A tangible example of organisation centred data sharing impacting services negatively is when the public sector and other service providers e.g. GPs ; social workers ; Occupational Therapists ; third sector service providers each maintain a database. The citizen finds themselves excluded from this process, and so do their carers and family.  Each of the standalone databases is expensive and always out of date. 

If the citizen is the point of integration, if trust and relationships and human rights are to be designed from the start in Scotland, we can all have collaborative services that are designed truly with the citizen at the centre. The outcome then is the citizen is empowered and data can flow to each of the organisations via the citizen’s personal data store.

Multiple opportunities

There is, however, a safe, simple, practically ready-to-implement way of tackling this design flaw: the reform of personal data infrastructure and processes so that citizens are able to obtain copies of the data that organisations hold about them, to hold this data safely and securely under their own control (thereby making each citizen the point at which data about them is safely integrated), and to easily and safely share this data with other service providers as and when they need to. 

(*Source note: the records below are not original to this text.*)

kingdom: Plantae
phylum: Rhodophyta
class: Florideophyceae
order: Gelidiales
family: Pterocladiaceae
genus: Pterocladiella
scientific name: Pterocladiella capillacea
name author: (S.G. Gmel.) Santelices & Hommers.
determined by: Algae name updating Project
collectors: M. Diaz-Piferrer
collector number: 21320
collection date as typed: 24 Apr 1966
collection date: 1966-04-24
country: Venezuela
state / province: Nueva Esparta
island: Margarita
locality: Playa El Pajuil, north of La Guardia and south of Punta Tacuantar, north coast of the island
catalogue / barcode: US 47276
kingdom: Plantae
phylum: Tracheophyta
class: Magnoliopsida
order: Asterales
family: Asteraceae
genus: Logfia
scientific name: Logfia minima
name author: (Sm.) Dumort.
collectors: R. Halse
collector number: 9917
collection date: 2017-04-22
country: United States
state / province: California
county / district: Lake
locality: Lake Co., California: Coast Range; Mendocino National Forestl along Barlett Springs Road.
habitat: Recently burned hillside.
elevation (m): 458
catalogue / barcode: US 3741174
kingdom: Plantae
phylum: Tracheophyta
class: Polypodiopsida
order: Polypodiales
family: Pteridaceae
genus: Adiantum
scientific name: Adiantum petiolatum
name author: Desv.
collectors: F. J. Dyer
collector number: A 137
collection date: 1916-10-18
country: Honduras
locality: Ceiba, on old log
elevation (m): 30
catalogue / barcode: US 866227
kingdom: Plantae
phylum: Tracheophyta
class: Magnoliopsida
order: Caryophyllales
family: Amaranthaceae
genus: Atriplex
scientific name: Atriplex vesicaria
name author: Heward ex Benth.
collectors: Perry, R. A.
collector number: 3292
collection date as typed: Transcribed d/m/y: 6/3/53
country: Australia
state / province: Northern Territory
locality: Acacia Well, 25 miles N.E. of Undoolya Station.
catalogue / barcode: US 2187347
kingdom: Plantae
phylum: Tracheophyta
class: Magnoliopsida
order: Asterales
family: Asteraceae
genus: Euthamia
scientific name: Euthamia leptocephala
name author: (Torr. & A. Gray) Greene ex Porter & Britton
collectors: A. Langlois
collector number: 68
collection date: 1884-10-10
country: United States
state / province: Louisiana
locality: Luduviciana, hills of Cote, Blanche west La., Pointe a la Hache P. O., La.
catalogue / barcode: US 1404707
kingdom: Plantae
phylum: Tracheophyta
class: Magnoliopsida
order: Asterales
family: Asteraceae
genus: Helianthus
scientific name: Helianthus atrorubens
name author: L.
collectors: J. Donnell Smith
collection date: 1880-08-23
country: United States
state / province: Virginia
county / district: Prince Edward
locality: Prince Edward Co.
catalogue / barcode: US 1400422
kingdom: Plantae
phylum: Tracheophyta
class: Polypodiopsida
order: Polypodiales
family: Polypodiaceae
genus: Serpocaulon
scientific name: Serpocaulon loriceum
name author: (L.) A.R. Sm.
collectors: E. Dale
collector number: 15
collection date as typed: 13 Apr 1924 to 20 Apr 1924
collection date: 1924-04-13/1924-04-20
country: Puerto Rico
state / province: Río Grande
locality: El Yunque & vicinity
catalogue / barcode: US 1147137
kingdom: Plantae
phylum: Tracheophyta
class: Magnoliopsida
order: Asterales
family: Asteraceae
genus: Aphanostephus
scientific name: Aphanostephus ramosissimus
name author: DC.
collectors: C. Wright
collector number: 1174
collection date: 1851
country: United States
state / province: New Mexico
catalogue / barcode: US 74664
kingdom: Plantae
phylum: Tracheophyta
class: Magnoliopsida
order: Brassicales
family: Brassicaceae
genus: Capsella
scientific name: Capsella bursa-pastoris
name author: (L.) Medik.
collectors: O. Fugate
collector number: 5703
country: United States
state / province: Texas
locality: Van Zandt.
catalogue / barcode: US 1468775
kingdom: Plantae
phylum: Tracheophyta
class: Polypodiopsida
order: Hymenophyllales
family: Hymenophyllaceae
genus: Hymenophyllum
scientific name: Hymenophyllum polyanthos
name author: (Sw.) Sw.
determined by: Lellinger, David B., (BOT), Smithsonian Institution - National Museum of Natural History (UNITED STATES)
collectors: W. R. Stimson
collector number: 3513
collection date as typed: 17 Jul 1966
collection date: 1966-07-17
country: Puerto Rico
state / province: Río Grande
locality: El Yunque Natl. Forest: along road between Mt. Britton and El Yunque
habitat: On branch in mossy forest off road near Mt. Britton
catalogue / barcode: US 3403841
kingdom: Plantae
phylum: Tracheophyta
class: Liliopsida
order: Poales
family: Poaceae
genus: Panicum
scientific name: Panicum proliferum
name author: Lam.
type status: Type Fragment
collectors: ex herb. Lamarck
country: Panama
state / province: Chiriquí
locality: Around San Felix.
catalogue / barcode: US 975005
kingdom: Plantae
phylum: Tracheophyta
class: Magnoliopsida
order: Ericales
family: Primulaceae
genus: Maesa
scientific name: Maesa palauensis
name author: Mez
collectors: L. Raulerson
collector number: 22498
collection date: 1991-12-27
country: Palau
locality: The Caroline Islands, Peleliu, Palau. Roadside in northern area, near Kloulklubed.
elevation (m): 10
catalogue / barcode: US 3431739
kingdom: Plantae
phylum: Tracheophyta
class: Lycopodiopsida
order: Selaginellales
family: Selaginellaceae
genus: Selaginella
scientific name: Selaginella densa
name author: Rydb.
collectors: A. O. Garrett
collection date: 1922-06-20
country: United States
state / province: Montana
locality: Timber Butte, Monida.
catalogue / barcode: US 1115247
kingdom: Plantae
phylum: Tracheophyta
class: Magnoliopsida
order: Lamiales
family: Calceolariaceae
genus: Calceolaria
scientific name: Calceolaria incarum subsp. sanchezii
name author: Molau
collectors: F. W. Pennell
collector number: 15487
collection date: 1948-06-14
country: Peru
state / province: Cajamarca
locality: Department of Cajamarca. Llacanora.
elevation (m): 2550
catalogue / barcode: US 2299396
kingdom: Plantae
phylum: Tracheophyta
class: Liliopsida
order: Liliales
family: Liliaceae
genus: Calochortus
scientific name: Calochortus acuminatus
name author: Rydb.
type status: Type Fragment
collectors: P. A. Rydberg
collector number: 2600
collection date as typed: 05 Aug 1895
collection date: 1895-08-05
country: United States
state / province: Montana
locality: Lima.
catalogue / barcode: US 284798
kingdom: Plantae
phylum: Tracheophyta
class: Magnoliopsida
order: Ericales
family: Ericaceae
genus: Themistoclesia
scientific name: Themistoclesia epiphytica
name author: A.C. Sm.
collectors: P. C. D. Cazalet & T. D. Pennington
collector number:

By enabling citizens to bring their own pre-verified and checked data with them to the services they deal with, and by empowering them to act as hubs for the sharing of this data, these personal data stores help eliminate the huge amounts of friction, effort, delay, error and risk that currently characterises services’ operations. It also enables efficient, citizen centred, joined up services in arenas such as health and social care, poverty initiatives and service innovation. 

By enabling citizens to choose who they share their data with, including the creation of closed circles, it also underpins community engagement. And, by digitising previously paper-based processes and reducing unnecessary duplicated effort, it supports the move to net zero. 

It can be done. Now.

This isn’t just a pipe dream. All the structural reform work and preparation needed to implement such an approach to enable the reform of personal data has already been done … by the Scottish Government! For example, Digital Identity Scotland’s current work on a Scottish Attribute Provider Service already embraces these principles and has already tested their practical operation. The Digital Health and Care Innovation Centre is leading the way across multiple projects in Scotland. Macmillan Cancer support are already piloting such an approach.

It’s an area where Scotland is leading the world.

The opportunities of citizen-centred and citizen-empowering data sharing can therefore be opened up immediately and at very low cost. What’s more, it does not involve the Government in some grand new multi-billion pound, greenfield, IT project that will inevitably overrun in terms of both time and cost while failing to deliver its promises. It is ideally suited for roll-out in an incremental test-and-learn manner, use-case by use-case, service by service, with momentum (and impacts) multiplying over time.

 If implemented first in the public sector, the costs involved in the initial pump-priming investment will be quickly outstripped by the productivity improvements and cost savings unleashed. These cost reduction and insight benefits, while starting in the public sector, can spread quickly to the private sector helping firms to reduce their cost base while driving innovation and growth, thereby growing the tax base.

Conclusion 

The First Minister has an awful lot on his plate, as does Scotland itself. Data is a pivotal asset in the modern economy, and the new First Minister has the opportunity to unleash the power of data in a way that helps address most, if not all of the Scottish Government’s current priorities. Given the intense pressure on budgets and resources, the First Minister needs to find interventions that help tackle many different priorities all at the same time.

Citizen-empowering reform of personal data is one such intervention.

Alan Mitchell is Chairman of Mydex CIC, which advised the Scottish Government on the vision and operation of the Scottish Attribute Provider strategy.